EXERCISE DIRECTIONS.
All of the entries below are to be copied without any alteration.

[Saved data entries]
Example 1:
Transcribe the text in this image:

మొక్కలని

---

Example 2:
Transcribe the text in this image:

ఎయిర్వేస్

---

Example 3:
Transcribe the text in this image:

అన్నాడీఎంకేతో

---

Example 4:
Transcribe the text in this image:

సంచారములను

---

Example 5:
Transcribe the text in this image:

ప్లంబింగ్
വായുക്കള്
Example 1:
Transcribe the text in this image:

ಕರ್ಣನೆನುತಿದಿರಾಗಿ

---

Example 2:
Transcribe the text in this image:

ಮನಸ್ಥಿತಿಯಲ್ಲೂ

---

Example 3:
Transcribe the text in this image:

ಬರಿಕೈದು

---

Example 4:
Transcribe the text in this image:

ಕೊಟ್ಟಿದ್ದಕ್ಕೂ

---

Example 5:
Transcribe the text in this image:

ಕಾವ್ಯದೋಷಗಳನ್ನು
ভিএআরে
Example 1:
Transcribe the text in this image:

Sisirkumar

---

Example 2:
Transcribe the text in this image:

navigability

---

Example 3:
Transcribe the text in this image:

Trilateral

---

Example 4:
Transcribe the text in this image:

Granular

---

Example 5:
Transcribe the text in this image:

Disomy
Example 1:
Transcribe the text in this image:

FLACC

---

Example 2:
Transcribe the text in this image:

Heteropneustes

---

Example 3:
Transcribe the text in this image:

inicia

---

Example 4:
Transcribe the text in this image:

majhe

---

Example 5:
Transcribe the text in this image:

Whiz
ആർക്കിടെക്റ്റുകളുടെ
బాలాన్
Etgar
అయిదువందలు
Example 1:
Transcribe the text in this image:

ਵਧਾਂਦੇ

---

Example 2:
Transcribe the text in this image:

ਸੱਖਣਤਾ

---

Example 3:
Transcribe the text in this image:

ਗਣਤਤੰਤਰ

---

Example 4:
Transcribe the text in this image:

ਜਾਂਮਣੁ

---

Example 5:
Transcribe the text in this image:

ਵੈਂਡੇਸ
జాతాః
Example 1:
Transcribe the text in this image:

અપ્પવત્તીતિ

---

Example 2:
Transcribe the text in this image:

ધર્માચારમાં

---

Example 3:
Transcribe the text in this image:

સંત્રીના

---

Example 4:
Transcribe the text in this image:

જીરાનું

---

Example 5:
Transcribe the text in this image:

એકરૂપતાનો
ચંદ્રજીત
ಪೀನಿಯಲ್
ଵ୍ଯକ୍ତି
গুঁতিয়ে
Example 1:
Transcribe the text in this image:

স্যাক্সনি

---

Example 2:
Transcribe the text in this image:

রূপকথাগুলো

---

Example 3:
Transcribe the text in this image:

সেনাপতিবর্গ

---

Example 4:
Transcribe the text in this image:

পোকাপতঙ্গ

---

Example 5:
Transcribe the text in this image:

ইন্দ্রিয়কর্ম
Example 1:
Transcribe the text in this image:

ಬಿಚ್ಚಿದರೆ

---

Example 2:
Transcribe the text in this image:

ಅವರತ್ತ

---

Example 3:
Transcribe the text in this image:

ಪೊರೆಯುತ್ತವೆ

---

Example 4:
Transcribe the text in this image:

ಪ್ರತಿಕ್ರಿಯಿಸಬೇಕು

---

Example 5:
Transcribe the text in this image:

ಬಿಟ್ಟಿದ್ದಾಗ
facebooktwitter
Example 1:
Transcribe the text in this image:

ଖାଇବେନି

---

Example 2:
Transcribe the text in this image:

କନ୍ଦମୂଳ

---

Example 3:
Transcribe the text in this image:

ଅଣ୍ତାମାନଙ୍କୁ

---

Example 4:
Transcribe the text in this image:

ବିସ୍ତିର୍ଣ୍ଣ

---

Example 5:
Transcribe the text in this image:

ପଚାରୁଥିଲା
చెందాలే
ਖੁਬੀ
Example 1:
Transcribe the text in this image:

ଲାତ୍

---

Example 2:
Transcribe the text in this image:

ANSWER SPACE.
Example 1:
Transcribe the text in this image:

మొక్కలని

---

Example 2:
Transcribe the text in this image:

ఎయిర్వేస్

---

Example 3:
Transcribe the text in this image:

అన్నాడీఎంకేతో

---

Example 4:
Transcribe the text in this image:

సంచారములను

---

Example 5:
Transcribe the text in this image:

ప్లంబింగ్
വായുക്കള്
Example 1:
Transcribe the text in this image:

ಕರ್ಣನೆನುತಿದಿರಾಗಿ

---

Example 2:
Transcribe the text in this image:

ಮನಸ್ಥಿತಿಯಲ್ಲೂ

---

Example 3:
Transcribe the text in this image:

ಬರಿಕೈದು

---

Example 4:
Transcribe the text in this image:

ಕೊಟ್ಟಿದ್ದಕ್ಕೂ

---

Example 5:
Transcribe the text in this image:

ಕಾವ್ಯದೋಷಗಳನ್ನು
ভিএআরে
Example 1:
Transcribe the text in this image:

Sisirkumar

---

Example 2:
Transcribe the text in this image:

navigability

---

Example 3:
Transcribe the text in this image:

Trilateral

---

Example 4:
Transcribe the text in this image:

Granular

---

Example 5:
Transcribe the text in this image:

Disomy
Example 1:
Transcribe the text in this image:

FLACC

---

Example 2:
Transcribe the text in this image:

Heteropneustes

---

Example 3:
Transcribe the text in this image:

inicia

---

Example 4:
Transcribe the text in this image:

majhe

---

Example 5:
Transcribe the text in this image:

Whiz
ആർക്കിടെക്റ്റുകളുടെ
బాలాన్
Etgar
అయిదువందలు
Example 1:
Transcribe the text in this image:

ਵਧਾਂਦੇ

---

Example 2:
Transcribe the text in this image:

ਸੱਖਣਤਾ

---

Example 3:
Transcribe the text in this image:

ਗਣਤਤੰਤਰ

---

Example 4:
Transcribe the text in this image:

ਜਾਂਮਣੁ

---

Example 5:
Transcribe the text in this image:

ਵੈਂਡੇਸ
జాతాః
Example 1:
Transcribe the text in this image:

અપ્પવત્તીતિ

---

Example 2:
Transcribe the text in this image:

ધર્માચારમાં

---

Example 3:
Transcribe the text in this image:

સંત્રીના

---

Example 4:
Transcribe the text in this image:

જીરાનું

---

Example 5:
Transcribe the text in this image:

એકરૂપતાનો
ચંદ્રજીત
ಪೀನಿಯಲ್
ଵ୍ଯକ୍ତି
গুঁতিয়ে
Example 1:
Transcribe the text in this image:

স্যাক্সনি

---

Example 2:
Transcribe the text in this image:

রূপকথাগুলো

---

Example 3:
Transcribe the text in this image:

সেনাপতিবর্গ

---

Example 4:
Transcribe the text in this image:

পোকাপতঙ্গ

---

Example 5:
Transcribe the text in this image:

ইন্দ্রিয়কর্ম
Example 1:
Transcribe the text in this image:

ಬಿಚ್ಚಿದರೆ

---

Example 2:
Transcribe the text in this image:

ಅವರತ್ತ

---

Example 3:
Transcribe the text in this image:

ಪೊರೆಯುತ್ತವೆ

---

Example 4:
Transcribe the text in this image:

ಪ್ರತಿಕ್ರಿಯಿಸಬೇಕು

---

Example 5:
Transcribe the text in this image:

ಬಿಟ್ಟಿದ್ದಾಗ
facebooktwitter
Example 1:
Transcribe the text in this image:

ଖାଇବେନି

---

Example 2:
Transcribe the text in this image:

କନ୍ଦମୂଳ

---

Example 3:
Transcribe the text in this image:

ଅଣ୍ତାମାନଙ୍କୁ

---

Example 4:
Transcribe the text in this image:

ବିସ୍ତିର୍ଣ୍ଣ

---

Example 5:
Transcribe the text in this image:

ପଚାରୁଥିଲା
చెందాలే
ਖੁਬੀ
Example 1:
Transcribe the text in this image:

ଲାତ୍

---

Example 2:
Transcribe the text in this image:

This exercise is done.